И сегодня произошло то, во что при других обстоятельствах трудно было бы поверить. Он лежал в своем жарком углублении целый час, не видя ничего, кроме острого изгиба длинной узкой земляной линии, которая тянулась на той стороне, возвышаясь над травой. Там была точка, где через каждые два часа несколько секунд можно было видеть смену английского поста, — сменившиеся должны были обогнуть один и тот же угол. Штурм проверил еще раз прицел, поставил ружье на боевой взвод и приготовился. Вот оно: голова под плоским серо-зеленым шлемом, часть плеча, над которым высится дуло висящего на плече ружья. Штурм медлил, пока голова не оказалась в перекрестии оптического прицела.
Местность опять простиралась, тихая, мертвая, лишь белые зонтики болиголова подрагивали от блеска. Он попал? Штурм не знал этого. Но дело было не в том, окрасил или нет глинистую почву окопа человек на той стороне. Удивительно было то, что это он, Штурм, только что пытался убить другого со всей холодной, ясной, рассчитанной несомненностью. Снова одолевал его вопрос: тот ли он, кем был всего год назад? Человек, совсем недавно написавший докторскую диссертацию «О размножении Amoeba proteus путем искусственного деления»? Можно ли было представить себе большую разницу, чем разница между человеком, любовно погружающимся в состояние, когда еще текучая жизнь скапливается вокруг мельчайших ядрышек, и тем, кто хладнокровно метил в существо высокоразвитое? Ибо тот, который там, вполне мог бы учиться в Оксфорде, как он — в Гейдельберге. Да, он стал совсем другим не только в своей деятельности, но — и это было существенно — и в своем самочувствии. Ибо то, что он ни на мгновение не раскаивался, а, скорее, наоборот, ощущал удовлетворение, указывало на глубочайший нравственный сдвиг. И это произошло с неисчислимым множеством тех, кто подстерегал друг друга вдоль бесконечных фронтов. Новое восприятие мира рождалось в новом поколении, проходящем через древнейший опыт. Эта война была первичной тучей психических возможностей, заряженных взрывчатым развитием; тот, кто усматривал в ней лишь грубое, варварское, вышелушивал одно лишь качество из гигантского комплекса, как и тот, кто видел в нем лишь патриотическую героику.

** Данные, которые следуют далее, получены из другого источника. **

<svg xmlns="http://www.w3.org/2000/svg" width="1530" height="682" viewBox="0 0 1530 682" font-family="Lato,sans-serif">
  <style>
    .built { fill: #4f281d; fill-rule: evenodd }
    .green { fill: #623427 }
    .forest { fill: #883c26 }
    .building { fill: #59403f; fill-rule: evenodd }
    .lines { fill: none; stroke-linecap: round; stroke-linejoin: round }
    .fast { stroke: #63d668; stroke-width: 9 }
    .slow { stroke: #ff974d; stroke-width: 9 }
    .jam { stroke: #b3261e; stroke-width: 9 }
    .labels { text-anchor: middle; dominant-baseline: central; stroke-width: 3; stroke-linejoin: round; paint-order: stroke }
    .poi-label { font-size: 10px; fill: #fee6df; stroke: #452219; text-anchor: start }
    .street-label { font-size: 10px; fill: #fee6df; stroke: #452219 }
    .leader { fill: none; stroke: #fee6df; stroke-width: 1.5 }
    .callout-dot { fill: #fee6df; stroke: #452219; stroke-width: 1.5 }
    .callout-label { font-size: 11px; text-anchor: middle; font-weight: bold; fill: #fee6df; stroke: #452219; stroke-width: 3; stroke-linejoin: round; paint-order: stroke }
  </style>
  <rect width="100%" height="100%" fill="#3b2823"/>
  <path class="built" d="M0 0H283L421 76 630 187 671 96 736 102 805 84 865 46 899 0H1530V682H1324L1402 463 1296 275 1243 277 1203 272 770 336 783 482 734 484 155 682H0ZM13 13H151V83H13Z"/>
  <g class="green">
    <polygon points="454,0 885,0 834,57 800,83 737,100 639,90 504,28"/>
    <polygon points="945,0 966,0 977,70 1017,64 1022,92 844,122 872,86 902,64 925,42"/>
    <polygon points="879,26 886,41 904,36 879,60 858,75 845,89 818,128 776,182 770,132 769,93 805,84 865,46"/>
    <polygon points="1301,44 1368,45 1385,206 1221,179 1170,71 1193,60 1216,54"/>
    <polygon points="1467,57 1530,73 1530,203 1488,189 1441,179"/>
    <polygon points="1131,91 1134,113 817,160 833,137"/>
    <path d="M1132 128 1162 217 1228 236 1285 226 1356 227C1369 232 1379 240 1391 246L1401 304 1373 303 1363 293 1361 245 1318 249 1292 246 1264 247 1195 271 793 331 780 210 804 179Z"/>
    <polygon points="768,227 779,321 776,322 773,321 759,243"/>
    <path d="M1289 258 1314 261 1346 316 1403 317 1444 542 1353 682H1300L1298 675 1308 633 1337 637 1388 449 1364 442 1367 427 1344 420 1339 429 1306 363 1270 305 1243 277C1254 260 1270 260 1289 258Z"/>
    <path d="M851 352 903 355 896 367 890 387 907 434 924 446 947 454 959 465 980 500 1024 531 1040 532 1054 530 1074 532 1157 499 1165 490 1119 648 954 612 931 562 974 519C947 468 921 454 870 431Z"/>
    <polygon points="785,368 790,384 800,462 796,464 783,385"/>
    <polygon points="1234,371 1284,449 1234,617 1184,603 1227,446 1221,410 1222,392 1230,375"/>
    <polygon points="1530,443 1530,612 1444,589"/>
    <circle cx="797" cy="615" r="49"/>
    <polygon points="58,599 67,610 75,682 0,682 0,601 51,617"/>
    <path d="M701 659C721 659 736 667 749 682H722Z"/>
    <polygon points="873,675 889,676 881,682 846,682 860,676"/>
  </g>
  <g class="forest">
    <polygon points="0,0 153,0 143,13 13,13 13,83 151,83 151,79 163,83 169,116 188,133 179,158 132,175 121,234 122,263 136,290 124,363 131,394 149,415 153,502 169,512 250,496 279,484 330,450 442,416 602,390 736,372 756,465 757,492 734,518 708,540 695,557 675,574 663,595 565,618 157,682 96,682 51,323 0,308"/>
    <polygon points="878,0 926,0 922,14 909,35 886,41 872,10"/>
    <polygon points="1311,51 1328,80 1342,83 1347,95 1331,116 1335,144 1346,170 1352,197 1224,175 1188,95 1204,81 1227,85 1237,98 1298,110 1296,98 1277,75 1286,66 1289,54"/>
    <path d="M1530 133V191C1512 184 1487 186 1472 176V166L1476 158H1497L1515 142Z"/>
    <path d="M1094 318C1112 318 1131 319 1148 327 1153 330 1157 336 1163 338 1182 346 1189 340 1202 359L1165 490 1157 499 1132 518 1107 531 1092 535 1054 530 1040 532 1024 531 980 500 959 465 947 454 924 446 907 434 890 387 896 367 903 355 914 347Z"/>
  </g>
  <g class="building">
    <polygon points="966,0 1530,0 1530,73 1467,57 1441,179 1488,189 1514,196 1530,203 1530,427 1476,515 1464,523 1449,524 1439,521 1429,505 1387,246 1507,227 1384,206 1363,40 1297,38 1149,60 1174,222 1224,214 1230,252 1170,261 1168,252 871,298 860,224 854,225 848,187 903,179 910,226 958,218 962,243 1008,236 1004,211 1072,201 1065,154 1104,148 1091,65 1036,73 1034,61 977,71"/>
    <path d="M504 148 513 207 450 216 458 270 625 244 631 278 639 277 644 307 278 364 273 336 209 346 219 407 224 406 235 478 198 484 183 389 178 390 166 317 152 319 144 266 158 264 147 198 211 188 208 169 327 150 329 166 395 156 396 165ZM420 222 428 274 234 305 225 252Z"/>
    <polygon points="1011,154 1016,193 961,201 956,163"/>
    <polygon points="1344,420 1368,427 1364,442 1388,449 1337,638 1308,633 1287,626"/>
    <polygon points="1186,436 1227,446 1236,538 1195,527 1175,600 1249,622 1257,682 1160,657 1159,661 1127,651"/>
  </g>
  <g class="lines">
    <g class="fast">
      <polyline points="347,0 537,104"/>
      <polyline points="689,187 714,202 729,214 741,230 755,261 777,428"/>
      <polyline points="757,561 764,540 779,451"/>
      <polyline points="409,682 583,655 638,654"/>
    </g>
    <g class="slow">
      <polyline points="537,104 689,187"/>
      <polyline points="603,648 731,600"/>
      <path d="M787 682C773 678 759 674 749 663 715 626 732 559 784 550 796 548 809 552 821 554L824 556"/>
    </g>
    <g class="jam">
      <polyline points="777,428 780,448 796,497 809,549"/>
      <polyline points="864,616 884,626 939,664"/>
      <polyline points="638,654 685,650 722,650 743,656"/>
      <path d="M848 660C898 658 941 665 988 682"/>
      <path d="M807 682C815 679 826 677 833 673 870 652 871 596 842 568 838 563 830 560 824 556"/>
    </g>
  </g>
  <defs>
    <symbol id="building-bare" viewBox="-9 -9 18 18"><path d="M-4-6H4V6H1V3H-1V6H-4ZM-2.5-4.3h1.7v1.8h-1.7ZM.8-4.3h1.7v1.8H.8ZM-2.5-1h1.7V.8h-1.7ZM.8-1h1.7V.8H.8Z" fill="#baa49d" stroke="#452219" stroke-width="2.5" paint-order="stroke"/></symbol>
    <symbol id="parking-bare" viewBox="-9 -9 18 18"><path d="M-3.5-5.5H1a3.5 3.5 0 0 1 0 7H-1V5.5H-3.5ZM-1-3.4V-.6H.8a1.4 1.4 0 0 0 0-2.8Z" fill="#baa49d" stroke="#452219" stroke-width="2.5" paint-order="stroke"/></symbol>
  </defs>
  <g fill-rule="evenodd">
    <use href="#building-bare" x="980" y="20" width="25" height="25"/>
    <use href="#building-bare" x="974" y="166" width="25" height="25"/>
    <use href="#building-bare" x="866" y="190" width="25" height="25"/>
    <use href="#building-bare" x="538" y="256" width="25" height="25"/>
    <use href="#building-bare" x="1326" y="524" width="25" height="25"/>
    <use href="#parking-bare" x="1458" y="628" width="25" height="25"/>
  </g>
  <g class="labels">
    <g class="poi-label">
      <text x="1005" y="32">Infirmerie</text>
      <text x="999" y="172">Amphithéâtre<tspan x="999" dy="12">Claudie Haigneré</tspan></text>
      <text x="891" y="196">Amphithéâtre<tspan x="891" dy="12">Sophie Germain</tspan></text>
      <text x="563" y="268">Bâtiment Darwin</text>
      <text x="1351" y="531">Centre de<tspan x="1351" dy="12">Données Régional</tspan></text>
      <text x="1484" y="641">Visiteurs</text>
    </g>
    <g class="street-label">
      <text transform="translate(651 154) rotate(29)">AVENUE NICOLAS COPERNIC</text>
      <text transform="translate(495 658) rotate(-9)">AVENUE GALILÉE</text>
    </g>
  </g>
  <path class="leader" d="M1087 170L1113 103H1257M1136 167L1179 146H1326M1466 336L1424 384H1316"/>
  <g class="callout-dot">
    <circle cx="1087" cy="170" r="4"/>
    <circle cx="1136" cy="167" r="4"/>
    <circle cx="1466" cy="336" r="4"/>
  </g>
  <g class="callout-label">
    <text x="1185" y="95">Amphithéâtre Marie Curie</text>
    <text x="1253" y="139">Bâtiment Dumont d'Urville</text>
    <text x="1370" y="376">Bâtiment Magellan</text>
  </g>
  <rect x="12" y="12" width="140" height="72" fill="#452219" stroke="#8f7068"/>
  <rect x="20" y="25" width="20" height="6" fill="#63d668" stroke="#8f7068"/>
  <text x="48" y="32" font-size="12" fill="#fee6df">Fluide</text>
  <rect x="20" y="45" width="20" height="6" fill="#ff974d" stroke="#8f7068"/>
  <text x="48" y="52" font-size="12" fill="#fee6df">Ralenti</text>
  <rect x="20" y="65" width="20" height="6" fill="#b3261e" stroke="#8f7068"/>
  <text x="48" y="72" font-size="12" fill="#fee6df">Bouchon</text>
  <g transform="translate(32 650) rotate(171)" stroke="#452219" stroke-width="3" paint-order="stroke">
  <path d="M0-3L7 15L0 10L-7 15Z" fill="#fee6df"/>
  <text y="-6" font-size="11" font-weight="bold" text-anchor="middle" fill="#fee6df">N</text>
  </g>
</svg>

После этой интермедии Штурм заполз назад в боевой окоп и не преминул крикнуть каждому доставщику пищи и каждому сменяющемуся часовому, попадавшимся по пути в укрытие: «Я уложил еще одного». Он внимательно присматривался к лицам; не было никого, кто хотя бы слегка не улыбнулся в ответ. Кетлер, денщик, принесший ему еду, услышал новость уже в окопе и высказал ему свое признание. Отношение Штурма к своему денщику было по-своему доверительным. От лестницы в погреб Кетлер прокопал ход в земле, где жил и спал. При более сильном обстреле Штурм, не слишком доверявший своему прикрытию из мешков, также заползал к нему, и они провели не один час, беседуя.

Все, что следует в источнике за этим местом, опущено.